The troubled Channel tunnel operator has seen first-half losses increase five-fold as its new management struggles to turn the business around.
Eurotunnel is weighed down by huge debts
In the six months through June, the company's net loss increased to 119m euros (£79m; $144m) from 22m euros in the same period a year earlier.
Chief executive Jean-Louis Raymond, who took over after a shareholder revolt in April, said the results would improve.
However, he warned that the firm's financial situation was "worrying".
Eurotunnel has debts of 6.4bn euros and is struggling to compete on price with the English Channel ferry operators.
Saying that first half's poor results were the fault of the previous board, Mr Raymond insisted that Eurotunnel had now "identified the conditions for recovery... and this should improve our operating situation from 2005."

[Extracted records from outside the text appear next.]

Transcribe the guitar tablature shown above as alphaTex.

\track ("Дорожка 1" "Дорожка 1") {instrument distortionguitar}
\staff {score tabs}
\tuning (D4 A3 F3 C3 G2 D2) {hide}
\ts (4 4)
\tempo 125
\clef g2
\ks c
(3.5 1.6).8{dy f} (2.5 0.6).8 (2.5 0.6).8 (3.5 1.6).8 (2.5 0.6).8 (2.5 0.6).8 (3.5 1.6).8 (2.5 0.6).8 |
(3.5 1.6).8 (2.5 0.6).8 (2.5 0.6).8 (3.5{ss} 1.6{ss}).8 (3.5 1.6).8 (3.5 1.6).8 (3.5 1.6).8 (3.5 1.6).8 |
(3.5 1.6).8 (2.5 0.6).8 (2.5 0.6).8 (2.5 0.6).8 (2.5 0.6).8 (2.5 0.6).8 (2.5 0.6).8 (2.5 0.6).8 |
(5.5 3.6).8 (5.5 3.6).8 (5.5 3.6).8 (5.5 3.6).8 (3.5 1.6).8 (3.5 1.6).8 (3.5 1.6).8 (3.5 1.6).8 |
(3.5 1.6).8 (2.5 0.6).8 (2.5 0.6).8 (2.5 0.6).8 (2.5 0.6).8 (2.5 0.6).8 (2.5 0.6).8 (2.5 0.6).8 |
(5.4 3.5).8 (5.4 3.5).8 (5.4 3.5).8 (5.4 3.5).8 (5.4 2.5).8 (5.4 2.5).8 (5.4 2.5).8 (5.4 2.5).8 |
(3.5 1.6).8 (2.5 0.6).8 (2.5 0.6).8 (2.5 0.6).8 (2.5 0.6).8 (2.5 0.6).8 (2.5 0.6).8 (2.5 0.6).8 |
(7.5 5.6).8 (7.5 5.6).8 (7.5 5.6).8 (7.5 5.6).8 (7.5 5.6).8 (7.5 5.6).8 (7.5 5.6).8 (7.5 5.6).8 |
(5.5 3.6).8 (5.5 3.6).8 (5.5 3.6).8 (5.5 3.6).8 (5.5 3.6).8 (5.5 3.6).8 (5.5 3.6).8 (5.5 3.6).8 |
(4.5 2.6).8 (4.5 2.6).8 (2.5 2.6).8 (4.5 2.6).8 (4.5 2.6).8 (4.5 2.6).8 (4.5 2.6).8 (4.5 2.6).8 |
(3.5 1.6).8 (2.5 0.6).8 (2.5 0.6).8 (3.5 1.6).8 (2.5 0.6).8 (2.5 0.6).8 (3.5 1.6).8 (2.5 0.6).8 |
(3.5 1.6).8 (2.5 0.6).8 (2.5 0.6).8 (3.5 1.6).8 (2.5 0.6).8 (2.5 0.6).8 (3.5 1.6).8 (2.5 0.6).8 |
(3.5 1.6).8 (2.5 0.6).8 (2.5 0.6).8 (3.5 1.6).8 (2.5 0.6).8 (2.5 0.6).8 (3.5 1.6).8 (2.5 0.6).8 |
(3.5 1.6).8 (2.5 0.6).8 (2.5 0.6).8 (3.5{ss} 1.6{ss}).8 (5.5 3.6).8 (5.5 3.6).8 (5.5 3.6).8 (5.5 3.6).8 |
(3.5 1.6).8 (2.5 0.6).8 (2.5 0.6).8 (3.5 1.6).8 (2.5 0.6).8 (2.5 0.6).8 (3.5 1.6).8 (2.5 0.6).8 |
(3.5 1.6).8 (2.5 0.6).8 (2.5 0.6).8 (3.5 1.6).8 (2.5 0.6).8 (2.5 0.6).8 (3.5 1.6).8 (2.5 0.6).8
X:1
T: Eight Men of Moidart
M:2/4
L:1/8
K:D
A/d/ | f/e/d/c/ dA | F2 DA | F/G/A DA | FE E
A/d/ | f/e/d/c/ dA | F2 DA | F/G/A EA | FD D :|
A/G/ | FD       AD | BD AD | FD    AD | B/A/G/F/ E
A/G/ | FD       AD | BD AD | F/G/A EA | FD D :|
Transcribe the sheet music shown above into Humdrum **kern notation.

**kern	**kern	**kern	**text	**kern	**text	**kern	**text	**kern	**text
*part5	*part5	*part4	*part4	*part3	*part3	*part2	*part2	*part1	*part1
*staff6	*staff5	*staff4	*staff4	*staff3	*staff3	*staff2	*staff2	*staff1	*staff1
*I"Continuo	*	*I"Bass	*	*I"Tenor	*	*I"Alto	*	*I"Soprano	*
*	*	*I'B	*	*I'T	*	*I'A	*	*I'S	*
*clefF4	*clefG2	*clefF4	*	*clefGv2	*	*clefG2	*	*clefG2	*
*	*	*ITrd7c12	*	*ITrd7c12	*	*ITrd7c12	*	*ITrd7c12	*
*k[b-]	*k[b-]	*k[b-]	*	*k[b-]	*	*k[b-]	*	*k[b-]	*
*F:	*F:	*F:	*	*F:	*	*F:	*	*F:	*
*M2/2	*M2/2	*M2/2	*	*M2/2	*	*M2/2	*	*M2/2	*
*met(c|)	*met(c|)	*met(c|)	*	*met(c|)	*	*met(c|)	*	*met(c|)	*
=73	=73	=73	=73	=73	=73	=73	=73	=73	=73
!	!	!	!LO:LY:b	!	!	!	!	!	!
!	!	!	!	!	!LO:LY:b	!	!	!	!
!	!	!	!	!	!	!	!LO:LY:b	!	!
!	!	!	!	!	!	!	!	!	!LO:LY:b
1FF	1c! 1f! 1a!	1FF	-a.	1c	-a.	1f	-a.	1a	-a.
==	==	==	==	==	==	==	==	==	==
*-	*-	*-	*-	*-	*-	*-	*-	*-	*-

But the company warned that there would be no recovery in the second half of this year, even though it planned to cut costs and update its business plan.
Competition has increased for cross-Channel passengers and Eurotunnel saw the number of cars and coaches using its shuttle service fall by 14% over the past year.
Mr Raymond took over as chief executive of Eurotunnel after the company's 7 April annual general meeting in Paris, at which its shareholders voted to dismiss the previous board and elect six new directors.
The company's new board is planning to present proposals on restructuring Eurotunnel's debts in the autumn.